Citibank maintained its forecast for the Hang Seng Index, which may not have much upside potential this year.
The bank maintained its mid-year target for the HSI at 27,500, with a year-end target of 28,800. Compared with 26,458.95 points of HSI on Wednesday, both have around 4 percent and 9 percent upside potential from the current level.
Chinese stocks, the major component of HSI, will see their future performance mainly depend on their earnings, which are still lagging behind in 2025. The extent of any significant and comprehensive recovery in earnings will rely on mainland consumer confidence and property prices, said Liu Ka-ho, head of investment strategy and portfolio advisory at Citibank Hong Kong.
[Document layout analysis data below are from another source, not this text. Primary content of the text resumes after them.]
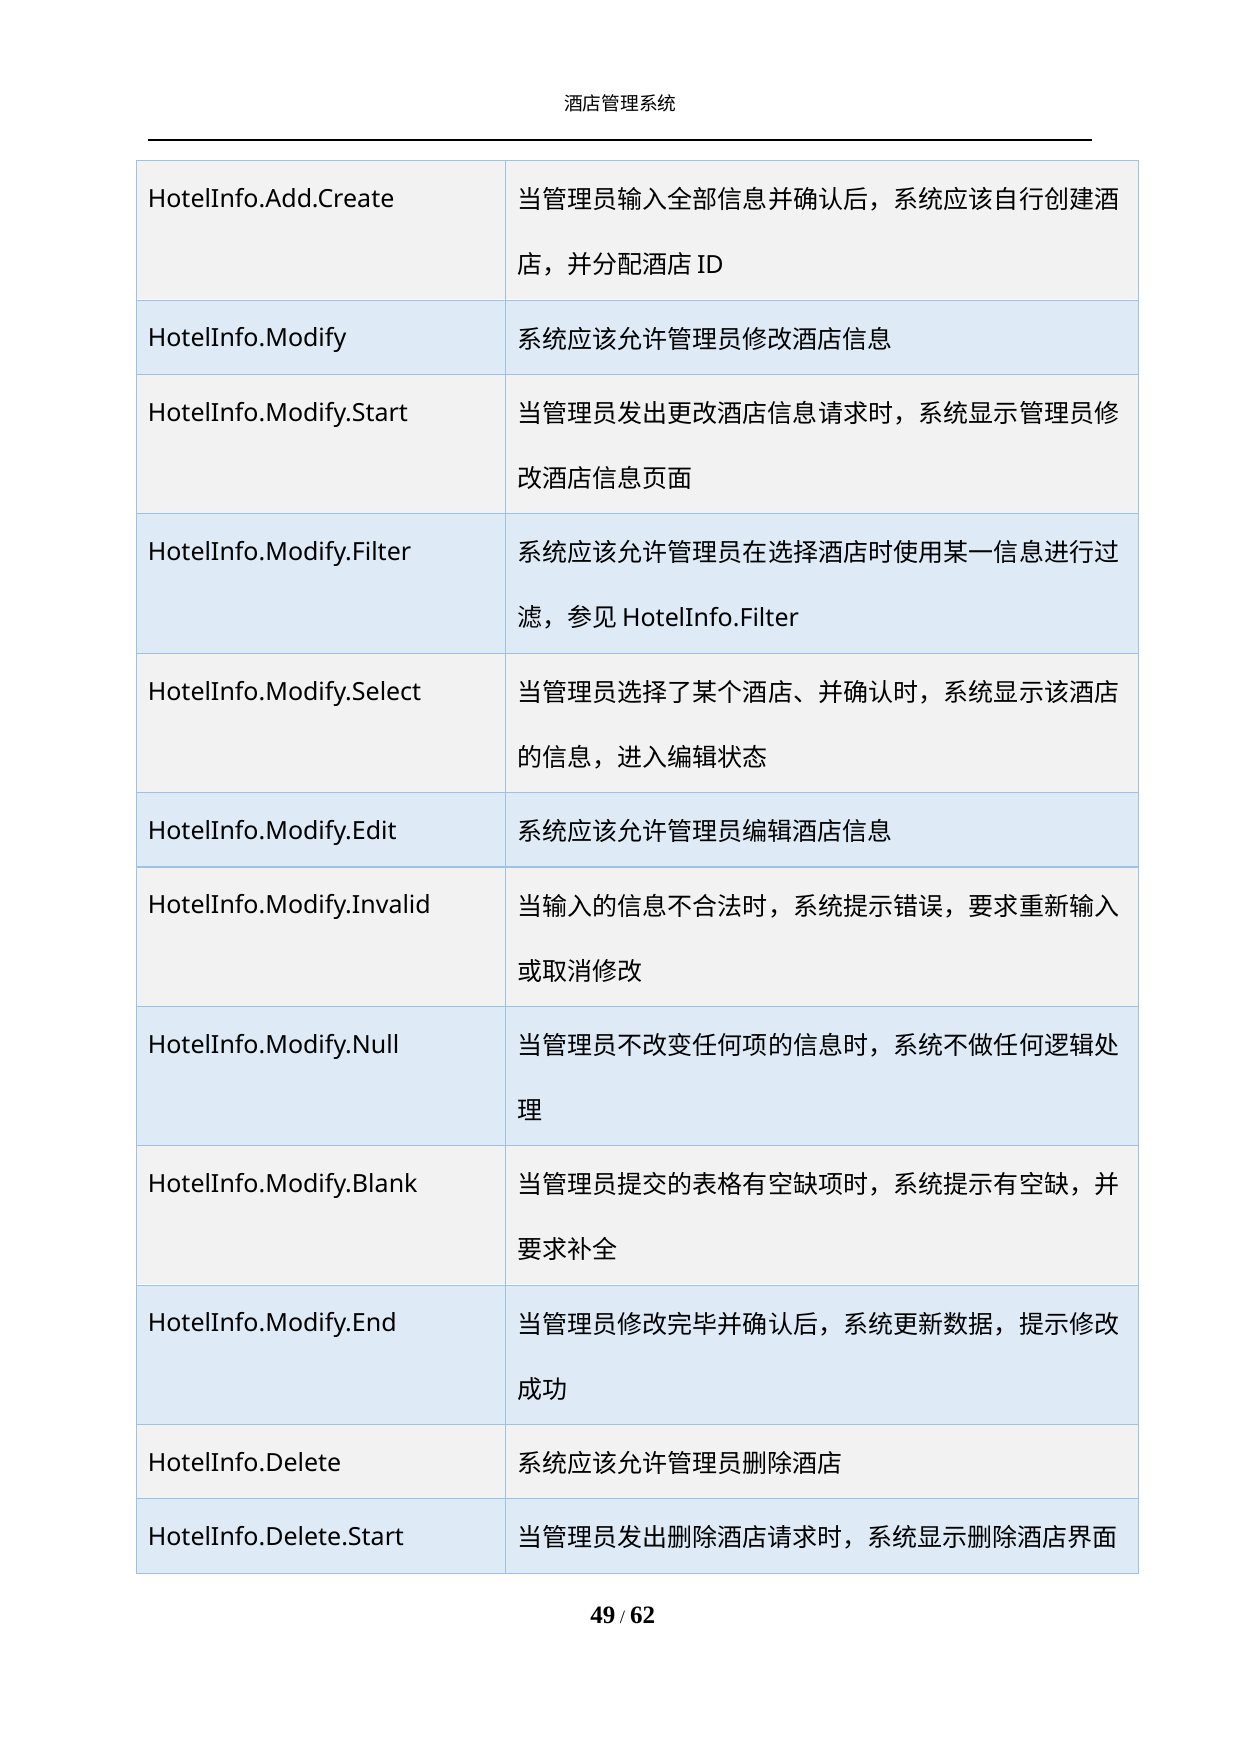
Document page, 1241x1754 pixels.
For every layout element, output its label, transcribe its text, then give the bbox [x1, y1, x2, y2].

table_cell 当输入的信息不合法时，系统提示错误，要求重新输入或取消修改 [506, 868, 1138, 1006]
table_cell 当管理员修改完毕并确认后，系统更新数据，提示修改成功 [506, 1286, 1138, 1424]
table_cell HotelInfo.Modify [137, 301, 505, 374]
table_cell HotelInfo.Modify.Start [137, 375, 505, 513]
table_cell 当管理员发出更改酒店信息请求时，系统显示管理员修改酒店信息页面 [506, 375, 1138, 513]
table_cell HotelInfo.Modify.Select [137, 654, 505, 792]
table_cell HotelInfo.Add.Create [137, 161, 505, 299]
table_cell 当管理员选择了某个酒店、并确认时，系统显示该酒店的信息，进入编辑状态 [506, 654, 1138, 792]
table_cell HotelInfo.Delete [137, 1425, 505, 1498]
table_cell 系统应该允许管理员编辑酒店信息 [506, 793, 1138, 866]
table_cell HotelInfo.Modify.Edit [137, 793, 505, 866]
table_cell HotelInfo.Delete.Start [137, 1499, 505, 1573]
table_cell 系统应该允许管理员删除酒店 [506, 1425, 1138, 1498]
table_cell 当管理员不改变任何项的信息时，系统不做任何逻辑处理 [506, 1007, 1138, 1145]
table_cell HotelInfo.Modify.Filter [137, 514, 505, 653]
table_cell HotelInfo.Modify.End [137, 1286, 505, 1424]
table_cell HotelInfo.Modify.Null [137, 1007, 505, 1145]
table_cell 当管理员发出删除酒店请求时，系统显示删除酒店界面 [506, 1499, 1138, 1573]
table_cell 系统应该允许管理员在选择酒店时使用某一信息进行过滤，参见HotelInfo.Filter [506, 514, 1138, 653]
table_cell 系统应该允许管理员修改酒店信息 [506, 301, 1138, 374]
table_cell HotelInfo.Modify.Invalid [137, 868, 505, 1006]
table_cell 当管理员提交的表格有空缺项时，系统提示有空缺，并要求补全 [506, 1146, 1138, 1284]
table_cell 当管理员输入全部信息并确认后，系统应该自行创建酒店，并分配酒店ID [506, 161, 1138, 299]
table_cell HotelInfo.Modify.Blank [137, 1146, 505, 1284]
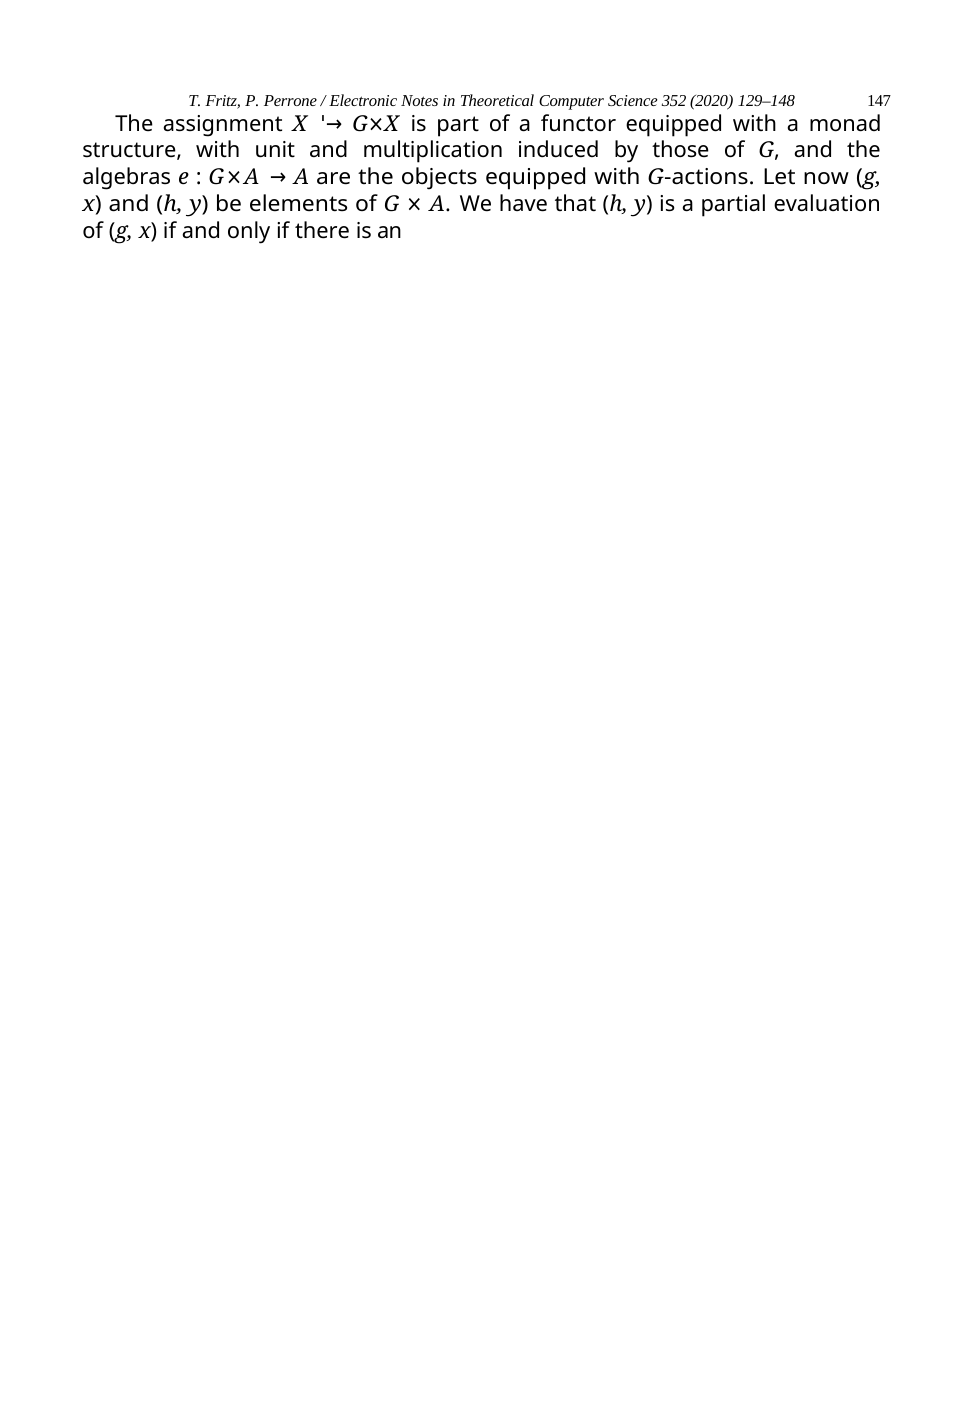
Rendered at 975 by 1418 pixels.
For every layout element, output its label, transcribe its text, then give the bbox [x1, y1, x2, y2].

text The assignment X '→ G×X is part of a functor equipped with a monad structure, with unit and multiplication induced by those of G, and the algebras e : G×A → A are the objects equipped with G-actions. Let now (g, x) and (h, y) be elements of G × A. We have that (h, y) is a partial evaluation of (g, x) if and only if there is an [82, 110, 881, 245]
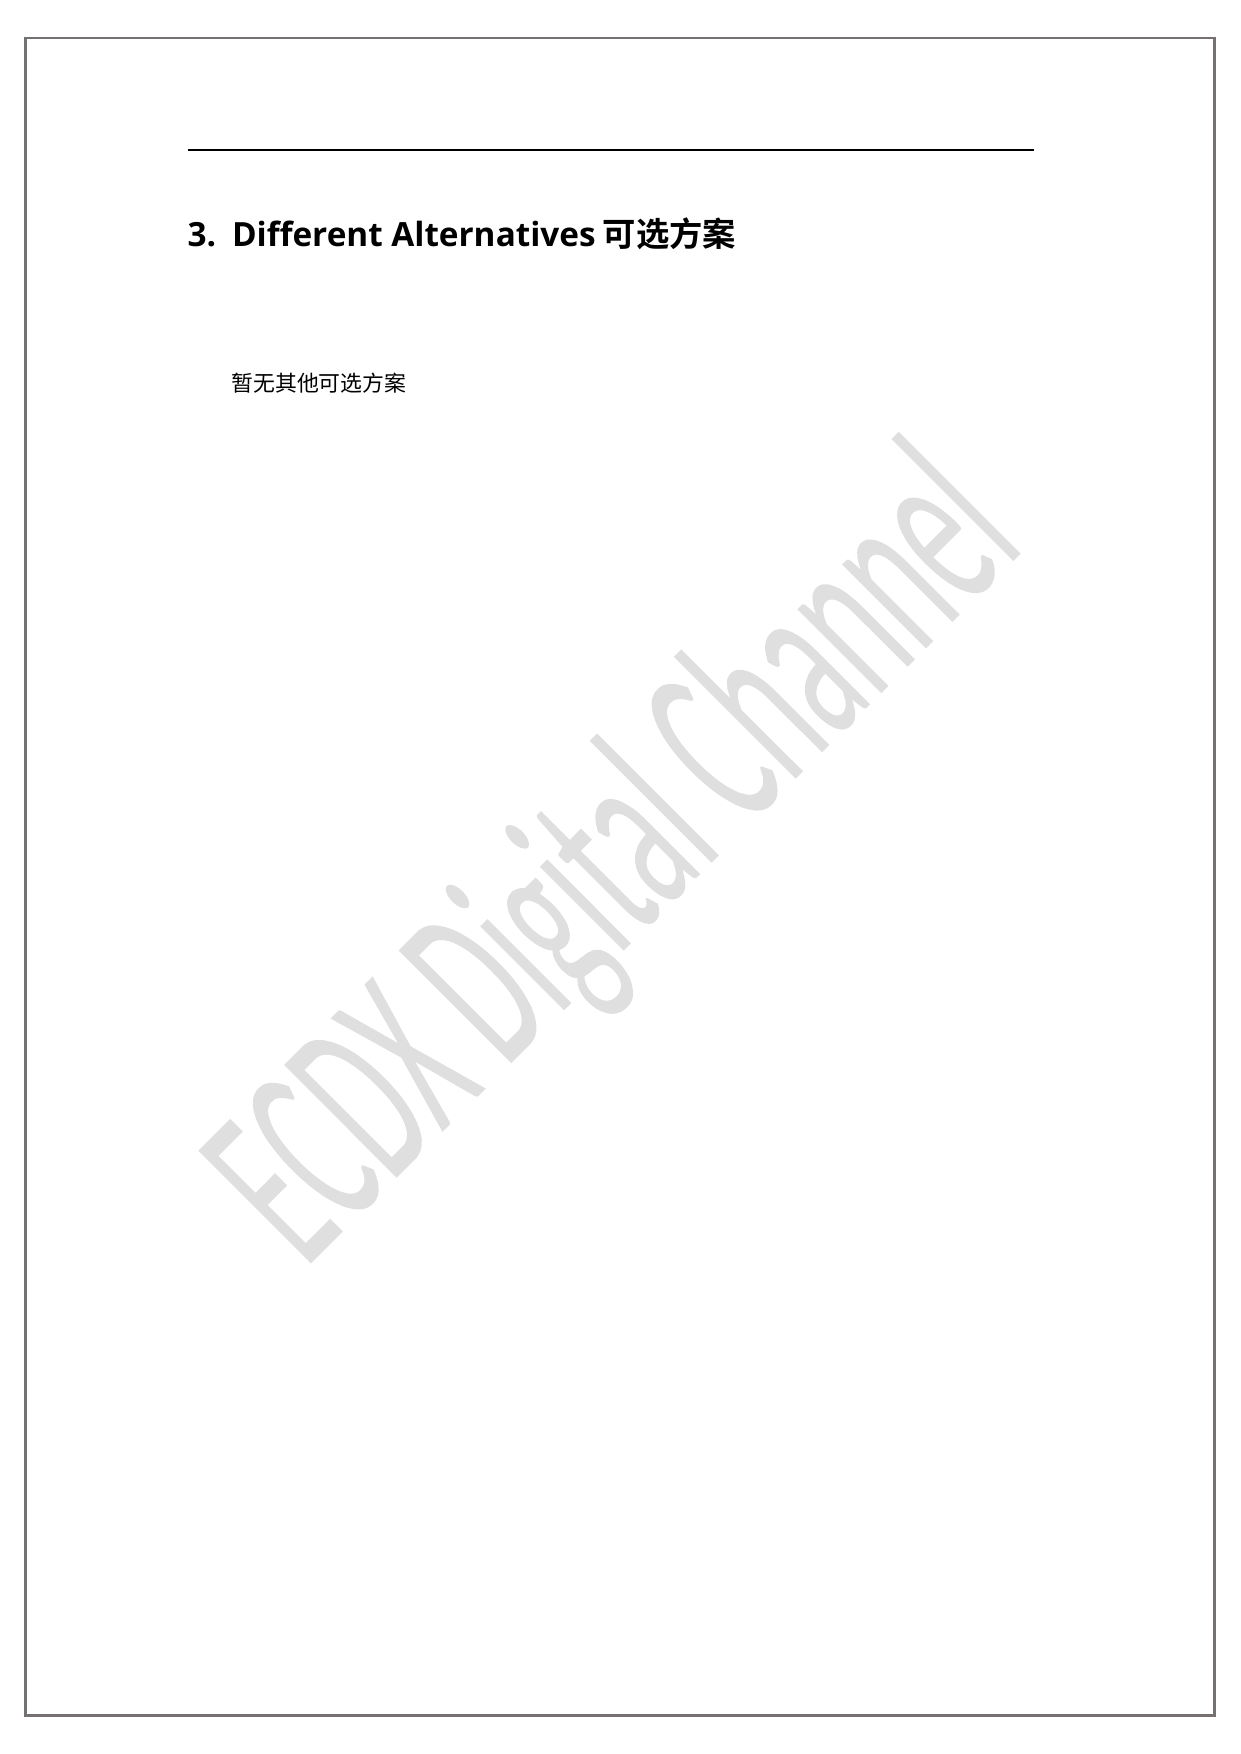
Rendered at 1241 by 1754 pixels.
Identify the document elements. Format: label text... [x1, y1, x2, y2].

text 暂无其他可选方案 [187, 367, 1053, 399]
subtitle Different Alternatives可选方案 [187, 199, 1053, 264]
Regarding US stocks, Citi's target prices for the S&P 500 index in June and December of this year are 7,200 points and 7,700 points, respectively.
Liu stated that they will continue to outweigh US stocks and interest rate cuts, robust earnings, and the development of artificial intelligence are positive factors for US stocks.
He pointed out that the revenue growth rate of the four major cloud giants in the US has expanded to 30 percent, reflecting the market need of AI, and the backlog of orders has also increased significantly.
The lender also forecast the city's residential property prices may rise by 3 percent year-on-year in 2026, and will launch a multi-year upward cycle, as the housing supply will remain low.
Following the political upheaval in Venezuela, Liu pointed out that the impact on the market was short-lived and limited, as the country's oil supply has always been limited, thus having little impact on overall oil prices.